Exporters sell fewer dollars as ruble takes over
With more trade now settled in rubles, the volume of foreign currency sales by Russian exporters has slumped to the lowest level since early 2023, even though exporters are still converting close to 100 per cent of receipts, the central bank said in its latest report.
Simultaneously, corporate demand for foreign currency has halved compared to the monthly average in 2024. According to Stanislav Murashov, economist at Raiffeisenbank in Moscow, this is partly because “the growing use of rubles to pay for imports” has reduced the need for foreign currency. The share of imports paid in foreign currencies has now dropped to 45 per cent, the rest settled in rubles.
Why is Russia doing this?
According to Murashov, the shift is fundamentally about sanctions avoidance. “The main goal of switching trade to rubles was to avoid frozen or delayed payments,” he told Bloomberg. “It’s about mitigating sanctions risk and keeping payments flowing.”
But this pivot has its downsides. As Murashov explains, the combination of a stronger ruble and lower commodity prices has delivered a “double blow to budget revenues.”

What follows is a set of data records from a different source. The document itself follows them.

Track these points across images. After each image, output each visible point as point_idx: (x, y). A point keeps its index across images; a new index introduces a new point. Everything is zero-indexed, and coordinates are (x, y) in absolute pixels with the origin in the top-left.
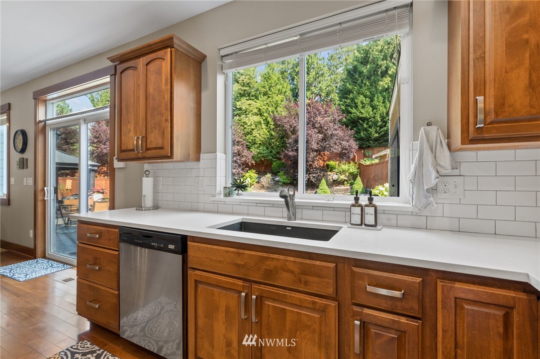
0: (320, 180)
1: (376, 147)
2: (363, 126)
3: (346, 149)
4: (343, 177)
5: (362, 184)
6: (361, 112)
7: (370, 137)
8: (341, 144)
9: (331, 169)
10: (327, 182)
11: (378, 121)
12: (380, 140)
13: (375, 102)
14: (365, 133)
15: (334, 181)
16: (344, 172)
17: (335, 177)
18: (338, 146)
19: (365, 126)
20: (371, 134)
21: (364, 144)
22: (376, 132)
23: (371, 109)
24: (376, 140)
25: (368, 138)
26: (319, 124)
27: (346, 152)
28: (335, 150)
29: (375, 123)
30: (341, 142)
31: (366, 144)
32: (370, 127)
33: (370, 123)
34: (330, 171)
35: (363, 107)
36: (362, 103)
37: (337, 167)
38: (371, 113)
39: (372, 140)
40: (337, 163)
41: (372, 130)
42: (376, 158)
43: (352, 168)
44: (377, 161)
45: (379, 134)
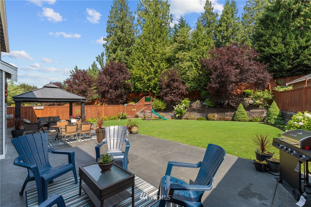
0: (237, 104)
1: (289, 76)
2: (276, 60)
3: (261, 80)
4: (258, 102)
5: (277, 107)
6: (273, 50)
7: (283, 69)
8: (256, 76)
9: (248, 95)
10: (244, 106)
11: (291, 55)
12: (292, 71)
13: (288, 40)
14: (278, 66)
15: (250, 104)
16: (258, 97)
17: (251, 101)
18: (253, 78)
19: (278, 60)
20: (284, 66)
21: (276, 75)
22: (289, 65)
23: (283, 46)
24: (289, 70)
25: (281, 70)
26: (236, 62)
27: (261, 82)
28: (251, 82)
29: (288, 58)
30: (257, 74)
31: (279, 75)
32: (283, 60)
33: (283, 57)
34: (246, 97)
35: (275, 46)
36: (275, 42)
37: (252, 94)
38: (284, 49)
39: (285, 71)
40: (253, 90)
41: (286, 63)
42: (289, 85)
43: (267, 95)
44: (291, 88)
45: (292, 65)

A shadow network of trade payments
To navigate the growing risks of international sanctions, Russian businesses have adapted, using alternative and less visible payment networks. A report by the Center for Analysis and Strategies in Europe (CASE) revealed that most Russia–China trade is now routed through “mirror” ruble and yuan accounts.
Here’s how it works: Chinese importers pay in rubles from local ruble accounts, while Russian exporters also receive rubles. In parallel, yuan accounts maintained in Chinese banks carry out the currency conversion without any direct transfer, thereby avoiding regulatory scrutiny. The CASE report describes this setup as “highly adaptable” and increasingly “robust and less transparent.”
In countries where this dual-account model isn’t viable, specialised intermediaries step in. These firms, registered across multiple jurisdictions, accept rubles from Russian buyers and pay exporters in rubles, handling the currency exchange offshore. For large Russian firms, more sophisticated routes exist, but all share one principle: keeping currency flows hidden from the Western financial system.
The West’s financial sanctions may have reshaped Russia’s trade architecture but haven’t stopped it. Instead, Moscow is doubling down on the ruble, even as the price includes a drop in export revenues, rising transaction costs, and a murkier financial landscape. While these adjustments may shield Russia from immediate shocks, they signal a deeper decoupling from the global monetary system, one that’s becoming less transparent, less efficient, but more sanctions-proof.